Previsto un concorso per coprire quasi 17 mila posti nella scuola. Benefici attesi dal calo dello spread

(Teleborsa) – Stop al superticket sanitario perché “discriminatorio” e rivedere il sistema delle concessioni autostradali.

Sono alcune delle novità contenute nella Nota di aggiornamento al Def pubblicata sul sito del Ministero dell’Economia e trasmessa al Parlamento che la prossima settimana dovrà votare le Risoluzioni. Dal calo dello spread vengono quantificati quasi 8 miliardi di risparmi in 4 anni. “I risparmi di spesa per interessi sono stimabili per l’anno in corso in circa 2,7 miliardi rispetto alla stima del Def”, si legge nella Nota. Inoltre, “i conti pubblici continueranno a beneficiare di significativi risparmi di spesa per interessi, a fronte del trend in riduzione dei rendimenti, dell’ordine di 2,1 miliardi nel 2020, 1,5 miliardi nel 2021 e 1,6 miliardi nel 2022″.

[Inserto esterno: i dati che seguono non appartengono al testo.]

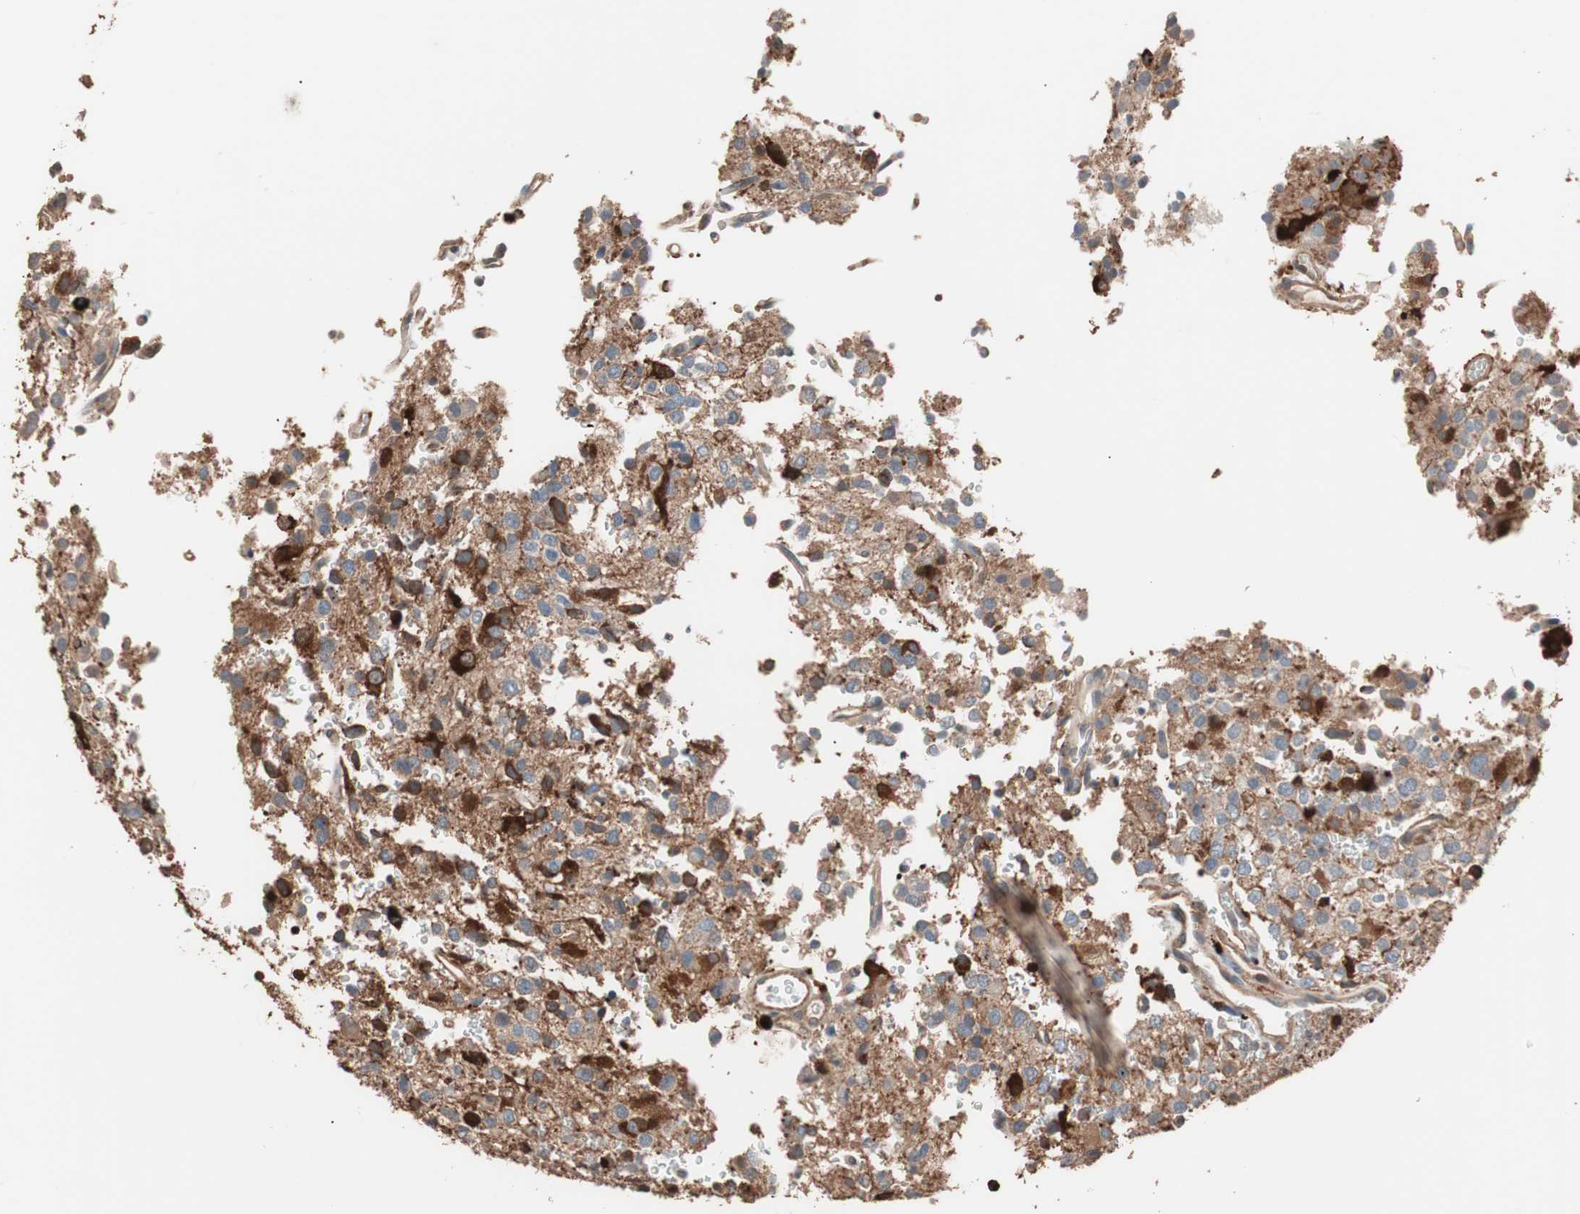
{"staining": {"intensity": "strong", "quantity": ">75%", "location": "cytoplasmic/membranous"}, "tissue": "glioma", "cell_type": "Tumor cells", "image_type": "cancer", "snomed": [{"axis": "morphology", "description": "Glioma, malignant, High grade"}, {"axis": "topography", "description": "Brain"}], "caption": "This photomicrograph reveals immunohistochemistry (IHC) staining of high-grade glioma (malignant), with high strong cytoplasmic/membranous staining in approximately >75% of tumor cells.", "gene": "CCT3", "patient": {"sex": "male", "age": 47}}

Nel mirino del Governo giallo-rosso anche la giungla delle tax expenditures, ovvero degli sconti fiscali. “La revisione delle agevolazioni fiscali sarà mirata e orientata a rendere il sistema tributario più equo”, si legge nel Rapporto programmatico sugli interventi in materia di spese fiscali allegato alla Nota. Si tratta nel 2019 di 513 voci (un numero più alto rispetto alle 466 rilevate lo scorso anno) di cui 148 valgono meno di 10 milioni in termini di gettito e costano 61,1 miliardi.

Per quanto riguarda il sistema delle concessioni autostradali, la Nadef sottolinea che “deve essere rivisto il sistema al fine di garantire la maggiore trasparenza, la competitività tra gli operatori anche al fine di perseguire il corretto equilibrio tra l’interesse pubblico e l’interesse imprenditoriale, nonché il costante miglioramento del servizio per gli utenti, alla luce anche delle delibere dell’Autorità di regolazione dei trasporti”.

Ampio spazio viene dedicato anche al sistema sanitario evidenziando che “si rende necessaria una progressiva rivisitazione dell’attuale sistema di compartecipazione sulla base delle condizioni economiche reddituali, finalizzato a rendere il sistema più omogeneo ed equo”. In particolare, prosegue il documento, “tale fenomeno di discriminazione nell’accesso ai servizi è stato aggravato dall’introduzione del superticket che, pertanto, occorre progressivamente superare“.

Inoltre, reddito e pensione di cittadinanza costeranno nel 2019 4,2 miliardi, cui si aggiungono 550 milioni per il pagamento del Rei a chi ne è ancora beneficiario. I risparmi ammonterebbero quindi a circa 1,1 miliardi, dato che lo stanziamento per l’anno in corso ammontava in totale a 5,894 miliardi. Raddoppia, rispetto alle stime, la spesa per il Rei (si prevedevano, nella relazione tecnica al Decretone, pagamenti per 274 milioni). Mentre i risparmi attesi da Quota 100 sono 1,2 miliardi nel 2019, 1,7 miliardi nel 2020 e 400 milioni nel 2021.

Passando alla scuola, entro la fine del 2019 sarà bandito un concorso ordinario per coprire 16.959 posti della scuola dell’infanzia e primaria. In generale in tema di istruzione, nel Def viene spiegato che “si deve ripensare il modello di accesso ai corsi di laurea a numero programmato”.